Copy out the lines word for word, starting with the line containing "common name: Raccoon" and continuing through the line containing "class: Lycopodiopsida".
::: Record list :::
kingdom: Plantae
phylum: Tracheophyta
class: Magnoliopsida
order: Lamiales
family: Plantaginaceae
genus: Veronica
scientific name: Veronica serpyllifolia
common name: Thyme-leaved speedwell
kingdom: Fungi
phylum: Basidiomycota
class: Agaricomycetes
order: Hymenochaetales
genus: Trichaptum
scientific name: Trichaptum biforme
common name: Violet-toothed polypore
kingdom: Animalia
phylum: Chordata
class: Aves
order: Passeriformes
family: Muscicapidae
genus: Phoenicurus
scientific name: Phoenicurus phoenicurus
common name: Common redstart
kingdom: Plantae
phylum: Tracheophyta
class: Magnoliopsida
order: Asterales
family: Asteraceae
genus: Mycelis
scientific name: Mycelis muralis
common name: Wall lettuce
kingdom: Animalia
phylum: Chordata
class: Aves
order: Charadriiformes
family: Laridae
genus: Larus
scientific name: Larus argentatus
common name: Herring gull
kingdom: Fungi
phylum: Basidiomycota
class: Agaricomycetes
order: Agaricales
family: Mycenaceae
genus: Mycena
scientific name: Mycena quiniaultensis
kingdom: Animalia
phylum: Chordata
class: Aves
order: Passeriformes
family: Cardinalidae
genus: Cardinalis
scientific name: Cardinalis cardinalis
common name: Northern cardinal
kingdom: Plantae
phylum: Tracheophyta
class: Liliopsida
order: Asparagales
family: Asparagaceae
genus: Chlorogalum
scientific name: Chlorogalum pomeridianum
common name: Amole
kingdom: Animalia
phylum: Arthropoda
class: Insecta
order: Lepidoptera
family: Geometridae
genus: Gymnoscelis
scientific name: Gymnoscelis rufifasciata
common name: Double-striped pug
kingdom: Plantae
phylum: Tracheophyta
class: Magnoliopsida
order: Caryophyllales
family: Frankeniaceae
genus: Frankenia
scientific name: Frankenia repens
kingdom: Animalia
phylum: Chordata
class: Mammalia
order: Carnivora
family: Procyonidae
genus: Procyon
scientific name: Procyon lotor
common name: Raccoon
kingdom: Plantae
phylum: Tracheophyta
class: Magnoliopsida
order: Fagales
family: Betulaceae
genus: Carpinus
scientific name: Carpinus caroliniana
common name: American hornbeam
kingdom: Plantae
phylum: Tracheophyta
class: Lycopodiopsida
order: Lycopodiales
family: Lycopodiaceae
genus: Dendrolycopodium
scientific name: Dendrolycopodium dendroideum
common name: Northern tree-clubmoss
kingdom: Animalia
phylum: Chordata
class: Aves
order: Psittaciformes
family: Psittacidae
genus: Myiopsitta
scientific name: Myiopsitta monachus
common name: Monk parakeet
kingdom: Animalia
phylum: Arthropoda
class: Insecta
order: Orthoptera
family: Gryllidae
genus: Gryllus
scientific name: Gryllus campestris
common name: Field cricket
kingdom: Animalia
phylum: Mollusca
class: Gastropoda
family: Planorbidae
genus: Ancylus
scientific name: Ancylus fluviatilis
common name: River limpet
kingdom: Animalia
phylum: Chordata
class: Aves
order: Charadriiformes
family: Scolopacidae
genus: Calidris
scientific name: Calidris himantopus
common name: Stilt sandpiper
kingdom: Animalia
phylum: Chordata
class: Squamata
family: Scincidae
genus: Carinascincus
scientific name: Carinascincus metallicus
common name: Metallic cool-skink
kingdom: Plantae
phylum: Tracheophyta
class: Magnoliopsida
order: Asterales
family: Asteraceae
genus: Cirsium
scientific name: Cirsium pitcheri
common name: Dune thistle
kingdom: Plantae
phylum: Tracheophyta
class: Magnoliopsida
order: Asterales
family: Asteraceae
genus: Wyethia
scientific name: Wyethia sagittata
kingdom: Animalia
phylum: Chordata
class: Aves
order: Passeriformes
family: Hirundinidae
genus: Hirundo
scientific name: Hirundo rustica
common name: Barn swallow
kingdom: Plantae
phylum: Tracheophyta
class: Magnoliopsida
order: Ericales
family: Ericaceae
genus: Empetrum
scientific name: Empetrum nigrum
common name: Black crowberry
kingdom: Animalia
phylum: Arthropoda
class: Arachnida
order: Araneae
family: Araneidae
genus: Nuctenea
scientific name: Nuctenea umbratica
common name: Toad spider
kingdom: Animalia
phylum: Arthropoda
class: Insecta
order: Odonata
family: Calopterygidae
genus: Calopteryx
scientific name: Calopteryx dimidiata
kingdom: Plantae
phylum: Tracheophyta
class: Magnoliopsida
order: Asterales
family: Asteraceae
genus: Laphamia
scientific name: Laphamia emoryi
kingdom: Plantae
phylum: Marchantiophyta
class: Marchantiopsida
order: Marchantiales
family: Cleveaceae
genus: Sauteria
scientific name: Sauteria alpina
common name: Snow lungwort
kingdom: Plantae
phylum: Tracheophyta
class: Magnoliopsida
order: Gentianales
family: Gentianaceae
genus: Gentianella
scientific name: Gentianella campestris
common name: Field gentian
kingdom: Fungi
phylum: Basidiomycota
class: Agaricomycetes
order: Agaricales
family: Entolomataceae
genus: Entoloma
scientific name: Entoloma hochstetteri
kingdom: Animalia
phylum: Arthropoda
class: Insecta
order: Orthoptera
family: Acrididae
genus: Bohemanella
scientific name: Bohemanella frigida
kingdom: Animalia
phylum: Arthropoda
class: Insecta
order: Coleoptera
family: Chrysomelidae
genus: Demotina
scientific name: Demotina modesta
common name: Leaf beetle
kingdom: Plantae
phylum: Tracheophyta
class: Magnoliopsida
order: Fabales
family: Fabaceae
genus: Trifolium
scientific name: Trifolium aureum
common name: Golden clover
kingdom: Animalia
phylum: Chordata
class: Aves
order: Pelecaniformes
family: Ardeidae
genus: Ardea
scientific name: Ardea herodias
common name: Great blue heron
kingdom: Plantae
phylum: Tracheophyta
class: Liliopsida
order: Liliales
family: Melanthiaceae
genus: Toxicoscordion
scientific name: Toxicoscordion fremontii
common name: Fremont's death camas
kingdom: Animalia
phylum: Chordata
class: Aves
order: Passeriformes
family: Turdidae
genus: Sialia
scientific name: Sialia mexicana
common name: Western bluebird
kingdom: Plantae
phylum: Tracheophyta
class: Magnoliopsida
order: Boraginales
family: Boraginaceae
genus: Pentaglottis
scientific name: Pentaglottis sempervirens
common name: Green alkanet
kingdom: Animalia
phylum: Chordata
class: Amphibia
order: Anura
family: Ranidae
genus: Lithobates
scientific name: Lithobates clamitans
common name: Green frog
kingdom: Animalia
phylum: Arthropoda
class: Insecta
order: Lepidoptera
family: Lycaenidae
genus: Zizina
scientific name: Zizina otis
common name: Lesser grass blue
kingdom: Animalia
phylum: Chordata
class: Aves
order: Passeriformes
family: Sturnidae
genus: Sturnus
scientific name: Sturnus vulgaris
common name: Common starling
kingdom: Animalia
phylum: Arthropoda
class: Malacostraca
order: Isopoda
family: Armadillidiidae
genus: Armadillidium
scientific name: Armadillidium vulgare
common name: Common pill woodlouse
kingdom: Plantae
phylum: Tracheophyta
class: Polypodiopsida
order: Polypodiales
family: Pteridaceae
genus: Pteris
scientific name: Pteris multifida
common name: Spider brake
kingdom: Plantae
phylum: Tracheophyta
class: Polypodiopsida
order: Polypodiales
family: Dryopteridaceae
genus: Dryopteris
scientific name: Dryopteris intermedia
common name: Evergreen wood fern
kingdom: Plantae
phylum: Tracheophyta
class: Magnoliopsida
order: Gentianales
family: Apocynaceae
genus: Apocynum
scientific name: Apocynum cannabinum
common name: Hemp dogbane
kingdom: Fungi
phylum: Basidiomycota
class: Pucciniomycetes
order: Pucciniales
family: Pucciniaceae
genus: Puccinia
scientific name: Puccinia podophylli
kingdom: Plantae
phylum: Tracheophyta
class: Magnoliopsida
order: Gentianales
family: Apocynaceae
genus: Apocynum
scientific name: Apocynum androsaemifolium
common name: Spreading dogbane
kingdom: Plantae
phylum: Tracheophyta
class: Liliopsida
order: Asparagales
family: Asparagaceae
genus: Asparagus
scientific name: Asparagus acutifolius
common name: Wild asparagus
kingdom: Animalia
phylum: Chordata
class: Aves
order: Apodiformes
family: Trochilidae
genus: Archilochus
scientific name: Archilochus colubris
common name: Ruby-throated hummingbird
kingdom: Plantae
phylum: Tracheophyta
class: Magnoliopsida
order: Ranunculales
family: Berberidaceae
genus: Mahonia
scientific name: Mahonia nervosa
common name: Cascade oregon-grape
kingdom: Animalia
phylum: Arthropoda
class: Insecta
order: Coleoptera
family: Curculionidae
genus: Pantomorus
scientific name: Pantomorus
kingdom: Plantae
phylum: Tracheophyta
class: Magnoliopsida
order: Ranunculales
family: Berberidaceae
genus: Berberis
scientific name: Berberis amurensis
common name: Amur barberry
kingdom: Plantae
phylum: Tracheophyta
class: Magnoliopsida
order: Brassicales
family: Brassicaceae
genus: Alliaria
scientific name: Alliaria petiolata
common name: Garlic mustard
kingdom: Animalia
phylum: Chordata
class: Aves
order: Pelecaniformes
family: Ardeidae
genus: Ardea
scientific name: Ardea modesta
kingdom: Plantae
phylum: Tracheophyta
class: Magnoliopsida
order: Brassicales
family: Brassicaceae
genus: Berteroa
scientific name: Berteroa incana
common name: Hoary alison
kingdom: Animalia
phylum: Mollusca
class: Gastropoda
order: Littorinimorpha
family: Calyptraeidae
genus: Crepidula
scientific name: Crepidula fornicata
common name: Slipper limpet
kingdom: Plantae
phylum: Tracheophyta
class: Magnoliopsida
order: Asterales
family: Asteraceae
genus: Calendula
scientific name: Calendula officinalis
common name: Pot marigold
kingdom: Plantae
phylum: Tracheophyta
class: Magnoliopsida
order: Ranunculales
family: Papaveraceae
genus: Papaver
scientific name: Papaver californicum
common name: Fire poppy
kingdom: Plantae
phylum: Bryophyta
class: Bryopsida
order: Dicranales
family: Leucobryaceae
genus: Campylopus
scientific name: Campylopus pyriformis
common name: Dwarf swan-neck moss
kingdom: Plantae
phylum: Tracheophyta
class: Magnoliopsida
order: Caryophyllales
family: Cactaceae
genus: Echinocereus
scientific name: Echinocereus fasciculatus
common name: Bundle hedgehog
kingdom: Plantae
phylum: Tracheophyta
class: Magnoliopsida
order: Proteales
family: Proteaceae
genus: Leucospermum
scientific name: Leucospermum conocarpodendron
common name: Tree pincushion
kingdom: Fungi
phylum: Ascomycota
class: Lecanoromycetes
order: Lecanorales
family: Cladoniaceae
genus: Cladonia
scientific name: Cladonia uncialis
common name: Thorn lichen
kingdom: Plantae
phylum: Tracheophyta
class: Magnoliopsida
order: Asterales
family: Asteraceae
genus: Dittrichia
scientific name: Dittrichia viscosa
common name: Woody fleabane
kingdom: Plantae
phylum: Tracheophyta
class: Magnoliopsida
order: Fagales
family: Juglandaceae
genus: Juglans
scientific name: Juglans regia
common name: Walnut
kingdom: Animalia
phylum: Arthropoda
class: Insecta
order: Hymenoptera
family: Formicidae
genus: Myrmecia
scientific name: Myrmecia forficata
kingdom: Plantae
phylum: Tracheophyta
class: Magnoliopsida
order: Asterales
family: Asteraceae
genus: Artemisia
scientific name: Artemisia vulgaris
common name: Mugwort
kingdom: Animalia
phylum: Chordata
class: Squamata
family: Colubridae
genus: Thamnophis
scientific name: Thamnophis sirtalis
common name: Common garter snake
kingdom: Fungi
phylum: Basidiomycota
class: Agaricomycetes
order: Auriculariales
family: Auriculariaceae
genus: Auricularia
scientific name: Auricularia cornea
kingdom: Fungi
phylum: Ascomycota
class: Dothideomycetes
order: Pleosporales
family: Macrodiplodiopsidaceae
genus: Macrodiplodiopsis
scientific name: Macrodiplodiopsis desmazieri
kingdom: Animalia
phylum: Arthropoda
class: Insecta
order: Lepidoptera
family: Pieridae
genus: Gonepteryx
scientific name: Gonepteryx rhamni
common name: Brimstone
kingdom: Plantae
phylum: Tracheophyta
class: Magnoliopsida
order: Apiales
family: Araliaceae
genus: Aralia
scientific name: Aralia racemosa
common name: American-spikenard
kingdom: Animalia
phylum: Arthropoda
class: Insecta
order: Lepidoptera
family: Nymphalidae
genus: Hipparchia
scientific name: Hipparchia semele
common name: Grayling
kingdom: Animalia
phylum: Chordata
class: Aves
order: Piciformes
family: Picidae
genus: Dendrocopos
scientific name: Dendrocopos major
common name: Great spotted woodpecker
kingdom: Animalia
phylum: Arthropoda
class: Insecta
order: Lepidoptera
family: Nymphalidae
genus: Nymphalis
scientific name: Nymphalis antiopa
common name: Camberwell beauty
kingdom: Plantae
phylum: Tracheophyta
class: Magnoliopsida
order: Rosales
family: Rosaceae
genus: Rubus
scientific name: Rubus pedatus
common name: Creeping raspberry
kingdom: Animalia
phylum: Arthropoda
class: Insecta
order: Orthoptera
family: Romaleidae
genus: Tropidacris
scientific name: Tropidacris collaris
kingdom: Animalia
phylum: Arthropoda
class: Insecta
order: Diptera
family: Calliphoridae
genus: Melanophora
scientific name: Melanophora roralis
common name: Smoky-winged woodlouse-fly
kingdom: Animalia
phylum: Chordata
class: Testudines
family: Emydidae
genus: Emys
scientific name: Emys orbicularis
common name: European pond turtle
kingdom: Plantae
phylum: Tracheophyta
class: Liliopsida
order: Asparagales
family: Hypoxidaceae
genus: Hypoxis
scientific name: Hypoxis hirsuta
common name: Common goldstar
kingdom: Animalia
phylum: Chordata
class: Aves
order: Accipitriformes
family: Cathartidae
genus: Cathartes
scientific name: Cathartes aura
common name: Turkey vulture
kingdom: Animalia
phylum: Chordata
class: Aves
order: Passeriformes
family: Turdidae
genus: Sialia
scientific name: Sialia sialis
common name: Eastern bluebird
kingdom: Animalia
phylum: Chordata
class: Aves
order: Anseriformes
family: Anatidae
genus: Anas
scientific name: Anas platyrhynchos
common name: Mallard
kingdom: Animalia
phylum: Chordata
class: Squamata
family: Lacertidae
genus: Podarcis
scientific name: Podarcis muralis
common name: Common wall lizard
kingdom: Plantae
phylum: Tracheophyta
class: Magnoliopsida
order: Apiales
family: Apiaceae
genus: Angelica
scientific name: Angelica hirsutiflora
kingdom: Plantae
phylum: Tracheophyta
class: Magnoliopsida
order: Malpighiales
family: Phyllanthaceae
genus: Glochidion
:::
• The result
common name: Raccoon
kingdom: Plantae
phylum: Tracheophyta
class: Magnoliopsida
order: Fagales
family: Betulaceae
genus: Carpinus
scientific name: Carpinus caroliniana
common name: American hornbeam
kingdom: Plantae
phylum: Tracheophyta
class: Lycopodiopsida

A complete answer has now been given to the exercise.